05.06.2021 / cso PC-Ansicht
Lost Grounds:
Folge 38: Clausewitzstraße (Hellas Wuppertal 1994)
Diesmal kam der Blog vor den Baggern. Überhaupt passte alles bei diesem 38. Lost Ground in der Corona-Dauerserie der Uhltras: Wuppertal hatte sein schönstes Regenwetter am Start, die Anlage war offiziell zur Begehung geöffnet und versprühte seinen morbiden Charme im Wettstreit mit den Wolken. Ein paar Kinder bolzten vergnügt in den Pfützen und freuten sich daran, dass hier niemand etwas absperrt, das ohnehin nicht mehr beschädigt werden kann. In ein paar Wochen oder Monaten wird das gesamte Areal nämlich eingeebnet und macht Platz für ein Gewerbegebiet, das hier einen guten Standort haben wird: Die A1 verläuft gleich hinter dem leergezogenen Vereinsheim, der riesige Umschlagbahnhof Langerfeld liegt in Sichtweite die Straße runter.

Mit der Umwidmung gehen an der Clausewitzstraße allerdings auch etwa 85 Jahre Sportgeschichte zu Ende. 1935 bis 1937 hatte der TV Beyeröhde zunächst gegenüber dem heutigen Platz eine Fläche für seine Zwecke hergerichtet.
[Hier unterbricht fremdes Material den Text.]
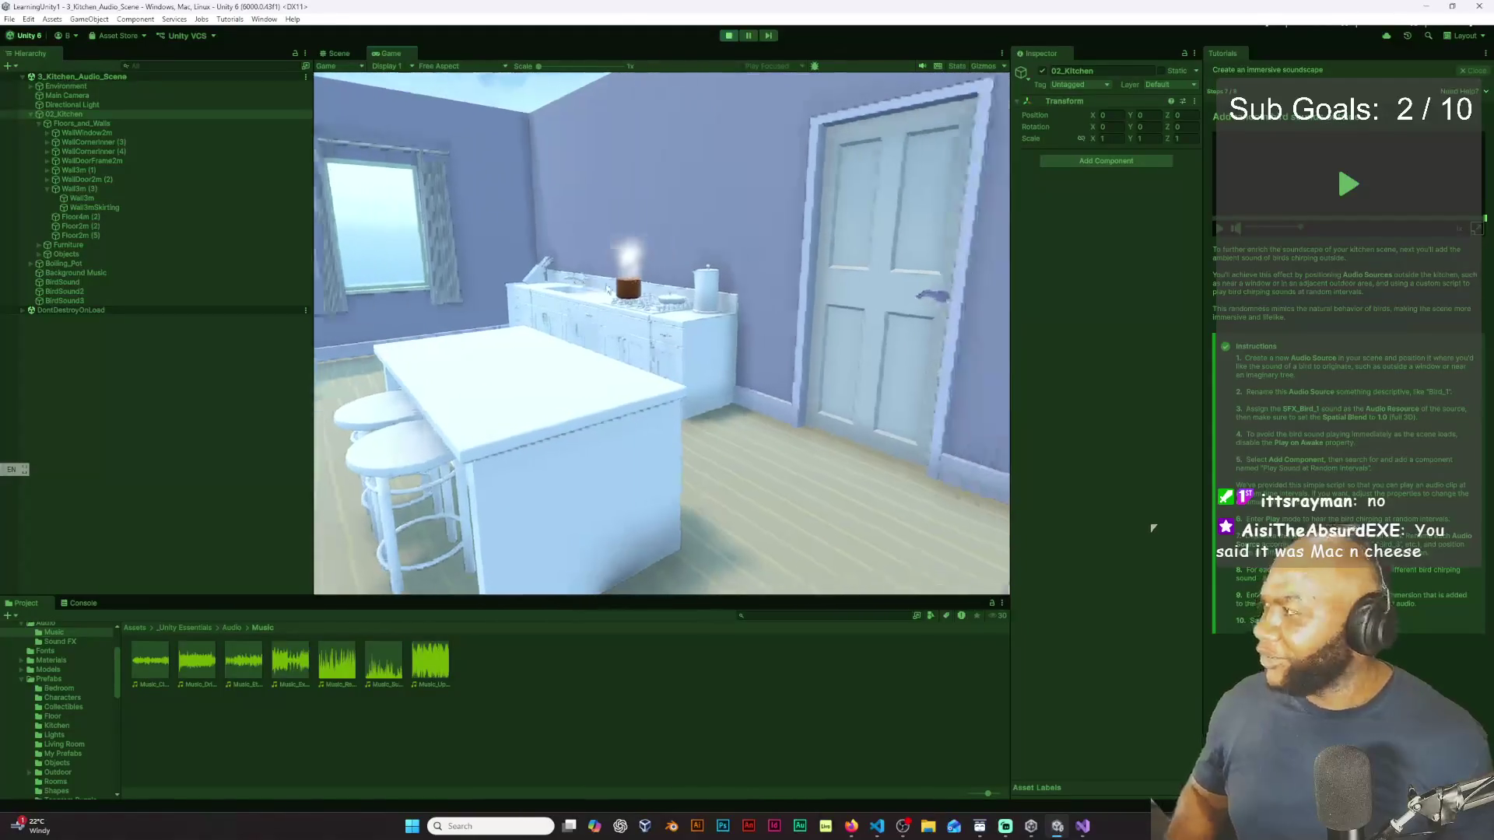
pyautogui.press('w')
Für Schlagzeilen sorgte der Club, der 1987 und 2004 als Wuppertaler Verein des Jahres ausgezeichnet wurde, vor allem im Handball. Aushängeschild des TV Beyeröhde sind seine Handballdamen, die in der Saison 2007/08 Bundesligaluft schnuppern durften.

1994 beschloss die Stadt Wuppertal, den Aschenplatz an der Clausewitzstraße zu privatisieren. Beyeröhde lehnte einen Kauf ab; dafür schlug die griechische Gemeinde Apollon zu. Der TVB behielt nur das Vereinsheim und eine kleine Grünfläche davor.

Der aus der griechischen Gemeinde hervorgegangene Verein Hellas Wuppertal stieg auf Kreisebene rasch empor, war bis 2010 meist in der Kreisliga A beheimatet. Nach einer zweijährigen Konsolidierungsphase, in der Hellas nur noch mit einigen Jugendmannschaften am Spielbetrieb teilnahm, wagten die Herren 2012 einen Neustart in der Kreisliga C. Seit zwei Jahren ist man nun zurück in der Beletage des Niederbergischen Fußballkreises, spielt aber künftig zusammen mit dem CSI Milano Wuppertal an der Grundstraße. Die Untermieter der Wichlinghauser Kicker [sic] ziehen als B-Ligist in ihre eigentliche Heimat zum Nordpark; der TV Beyeröhde hat 2020 bereits ein neues Vereinsheim an seiner Sporthalle bezogen.



Die Anlage Clausewitzstraße Ende Mai 2021.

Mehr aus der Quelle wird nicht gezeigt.